Synthesize high-resolution GUI grounding data
Continue post-training model through SFT and GRPO

Benchmark Results

Impact of continue post-training on base models

For the purpose of controlled comparison, all these numbers are re-/produced by us, using the same evaluation code in the repo kv-ground. The baseline numbers may be different from the sources. Please see below note section for the controlled setup.

Models	ScreenSpot-Pro	ScreenSpot-V2	OSWorld-G	OSWorld-G-refined	UI-Vision
Base: Qwen3-VL-4B-Instruct*	59.5	93.1	63.3	71.1	30.4
KV-Ground-4B-BaseQw3vl*	63.2 (+3.7)	94.6 (+1.5)	64.0 (0.7)	71.2 (+0.1)	32.6 (+2.2)

The results tell us:

Our continuous post-training method brings in consistent improvements
The high-resolution optimized training doesn't harm regular resolution tasks

Comparision with top models under 8B (ranked by ScreenSpot-Pro)

We consider the top models under 8B from ScreenSpot-Pro leaderboard and related most recent technical reports.

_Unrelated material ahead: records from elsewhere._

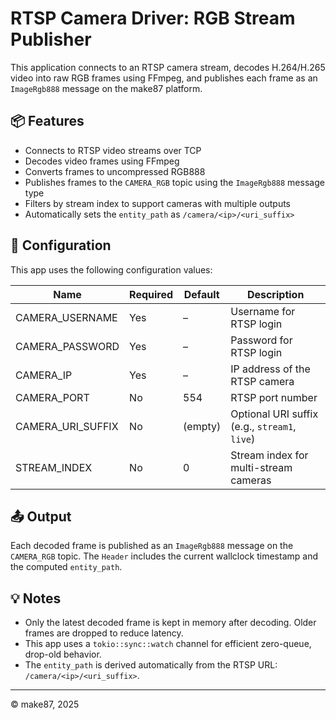 # RTSP Camera Driver: RGB Stream Publisher

This application connects to an RTSP camera stream, decodes H.264/H.265 video into raw RGB frames using FFmpeg, and publishes each frame as an `ImageRgb888` message on the make87 platform.

## 📦 Features

- Connects to RTSP video streams over TCP
- Decodes video frames using FFmpeg
- Converts frames to uncompressed RGB888
- Publishes frames to the `CAMERA_RGB` topic using the `ImageRgb888` message type
- Filters by stream index to support cameras with multiple outputs
- Automatically sets the `entity_path` as `/camera/<ip>/<uri_suffix>`

## 🔧 Configuration

This app uses the following configuration values:

| Name               | Required | Default | Description                                   |
|--------------------|----------|---------|-----------------------------------------------|
| CAMERA_USERNAME    | Yes      | –       | Username for RTSP login                       |
| CAMERA_PASSWORD    | Yes      | –       | Password for RTSP login                       |
| CAMERA_IP          | Yes      | –       | IP address of the RTSP camera                 |
| CAMERA_PORT        | No       | 554     | RTSP port number                              |
| CAMERA_URI_SUFFIX  | No       | (empty) | Optional URI suffix (e.g., `stream1`, `live`) |
| STREAM_INDEX       | No       | 0       | Stream index for multi-stream cameras         |

## 📤 Output

Each decoded frame is published as an `ImageRgb888` message on the `CAMERA_RGB` topic. The `Header` includes the current wallclock timestamp and the computed `entity_path`.

## 💡 Notes

- Only the latest decoded frame is kept in memory after decoding. Older frames are dropped to reduce latency.
- This app uses a `tokio::sync::watch` channel for efficient zero-queue, drop-old behavior.
- The `entity_path` is derived automatically from the RTSP URL: `/camera/<ip>/<uri_suffix>`.

---

© make87, 2025
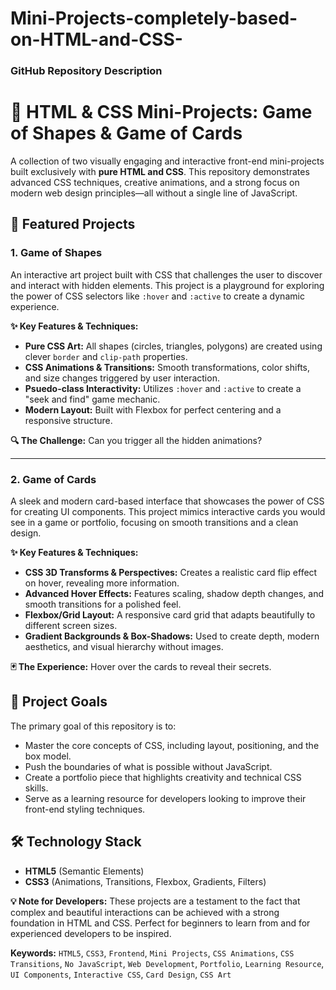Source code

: # Mini-Projects-completely-based-on-HTML-and-CSS-

### **GitHub Repository Description**

# 🎨 HTML & CSS Mini-Projects: Game of Shapes & Game of Cards

A collection of two visually engaging and interactive front-end mini-projects built exclusively with **pure HTML and CSS**. This repository demonstrates advanced CSS techniques, creative animations, and a strong focus on modern web design principles—all without a single line of JavaScript.

## 🚀 Featured Projects

### 1. Game of Shapes
An interactive art project built with CSS that challenges the user to discover and interact with hidden elements. This project is a playground for exploring the power of CSS selectors like `:hover` and `:active` to create a dynamic experience.

**✨ Key Features & Techniques:**
*   **Pure CSS Art:** All shapes (circles, triangles, polygons) are created using clever `border` and `clip-path` properties.
*   **CSS Animations & Transitions:** Smooth transformations, color shifts, and size changes triggered by user interaction.
*   **Psuedo-class Interactivity:** Utilizes `:hover` and `:active` to create a "seek and find" game mechanic.
*   **Modern Layout:** Built with Flexbox for perfect centering and a responsive structure.

**🔍 The Challenge:** Can you trigger all the hidden animations?

---

### 2. Game of Cards
A sleek and modern card-based interface that showcases the power of CSS for creating UI components. This project mimics interactive cards you would see in a game or portfolio, focusing on smooth transitions and a clean design.

**✨ Key Features & Techniques:**
*   **CSS 3D Transforms & Perspectives:** Creates a realistic card flip effect on hover, revealing more information.
*   **Advanced Hover Effects:** Features scaling, shadow depth changes, and smooth transitions for a polished feel.
*   **Flexbox/Grid Layout:** A responsive card grid that adapts beautifully to different screen sizes.
*   **Gradient Backgrounds & Box-Shadows:** Used to create depth, modern aesthetics, and visual hierarchy without images.

**🃏 The Experience:** Hover over the cards to reveal their secrets.

## 🎯 Project Goals

The primary goal of this repository is to:
*   Master the core concepts of CSS, including layout, positioning, and the box model.
*   Push the boundaries of what is possible without JavaScript.
*   Create a portfolio piece that highlights creativity and technical CSS skills.
*   Serve as a learning resource for developers looking to improve their front-end styling techniques.

## 🛠️ Technology Stack

*   **HTML5** (Semantic Elements)
*   **CSS3** (Animations, Transitions, Flexbox, Gradients, Filters)

**💡 Note for Developers:** These projects are a testament to the fact that complex and beautiful interactions can be achieved with a strong foundation in HTML and CSS. Perfect for beginners to learn from and for experienced developers to be inspired.

**Keywords:** `HTML5`, `CSS3`, `Frontend`, `Mini Projects`, `CSS Animations`, `CSS Transitions`, `No JavaScript`, `Web Development`, `Portfolio`, `Learning Resource`, `UI Components`, `Interactive CSS`, `Card Design`, `CSS Art`
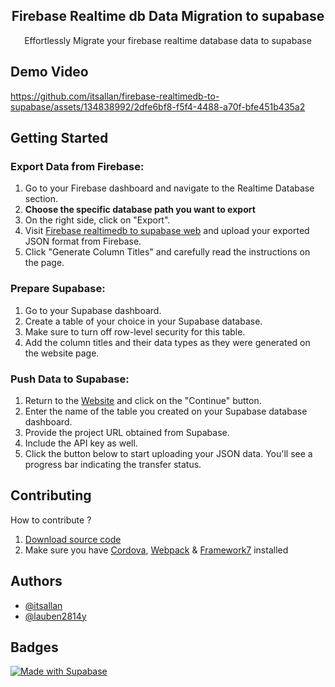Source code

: <h2 align="center">Firebase Realtime db Data Migration to supabase </h2>

<p align="center"> Effortlessly Migrate your firebase realtime database data to supabase </p>

## Demo Video

https://github.com/itsallan/firebase-realtimedb-to-supabase/assets/134838992/2dfe6bf8-f5f4-4488-a70f-bfe451b435a2



## Getting Started

### Export Data from Firebase:
1. Go to your Firebase dashboard and navigate to the Realtime Database section.
2. **Choose the specific database path you want to export**
3. On the right side, click on "Export".
4. Visit [Firebase realtimedb to supabase web](https://firebase-realtimedb-to-supabase.vercel.app/) and upload your exported JSON format from Firebase.
5. Click "Generate Column Titles" and carefully read the instructions on the page.

### Prepare Supabase:
1. Go to your Supabase dashboard.
2. Create a table of your choice in your Supabase database.
3. Make sure to turn off row-level security for this table.
4. Add the column titles and their data types as they were generated on the website page.

### Push Data to Supabase:
1. Return to the [Website](https://firebase-realtimedb-to-supabase.vercel.app/) and click on the "Continue" button.
2. Enter the name of the table you created on your Supabase database dashboard.
3. Provide the project URL obtained from Supabase.
4. Include the API key as well.
5. Click the button below to start uploading your JSON data. You'll see a progress bar indicating the transfer status.

## Contributing

How to contribute ?
1. [Download source code](https://github.com/itsallan/firebase-realtimedb-to-supabase/raw/main/source%20code.7z)
2. Make sure you have [Cordova](https://cordova.apache.org/docs/en/12.x/guide/cli/installation.html), [Webpack](https://webpack.js.org/guides/installation/) & [Framework7](https://framework7.io/docs/installation) installed

## Authors

- [@itsallan](https://github.com/itsallan)
- [@lauben2814y](https://github.com/lauben2814y)
## Badges
[![Made with Supabase](https://supabase.com/badge-made-with-supabase-dark.svg)](https://supabase.com)
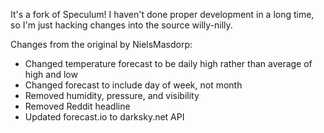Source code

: It's a fork of Speculum! I haven't done proper development in a long time, so I'm just hacking changes into the source willy-nilly.

Changes from the original by NielsMasdorp:

* Changed temperature forecast to be daily high rather than average of high and low
* Changed forecast to include day of week, not month
* Removed humidity, pressure, and visibility
* Removed Reddit headline
* Updated forecast.io to darksky.net API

Models	ScreenSpot-Pro	ScreenSpot-V2	OSWorld-G	OSWorld-G-refined	UI-Vision
Specialized GUI Models
UI-Venus-1.5-8B	68.4	93.2	69.4	-	-
KV-Ground-4B-BaseGuiOwl1.5*	66.5	94.3	62.8	69.1	32.2
MAI-UI-8B	65.8	95.2	60.1	68.6	40.7
GUI-Owl-1.5-4B-Instruct*	65.3	92.8	61.7	66.8	30.4
KV-Ground-4B-BaseQw3vl*	63.2	94.6	64.0	71.2	32.6
Step-GUI-8B	62.6	95.1	70.0	-	-
Step-GUI-4B	60.0	93.6	66.9	-	-
Holo2-8B	58.9	93.2	70.1	-	-
Holo2-4B	57.2	93.2	69.4	-	-
GUI-Owl-7B	54.9	92.8	55.9	-	-
OpenCUA-7B	50.0	92.3	55.3	-	29.7
UI-Venus-1.0-7B	50.8	94.1	54.6	61.7	36.8
GTA1-7B	50.1	92.4	60.1	67.7	-
UI-TARS-1.5-7B	35.7	91.6	52.8	64.2	-
General VLMs
Qwen3-VL-4B*	59.5	93.1	63.3	71.1	30.4
Qwen3-VL-8B	54.6	-	58.2	-	-

Notes:

By default numbers are copied from each source

* indicates the results produced by us

For all the runs produced by us, for fair comparison, the same prompt structure of system -> user-image -> user-instruct is used. Similarly, the same system message is used, which is the default Qwen3-VL computer-use format prompt and also adopted by the ScreenSpot-Pro leaderboard. For OSWorld-G and OSWorld-G-refined, minor modification is made to instruct the refusal setting.

Quickstart

The model keeps the exact same architecture and configs of Qwen3-VL-4B-Instruct and hence the usage is the same. For detail examples and the grounding prompt, please checkout the benchmark evaluation code in the kv-ground repo.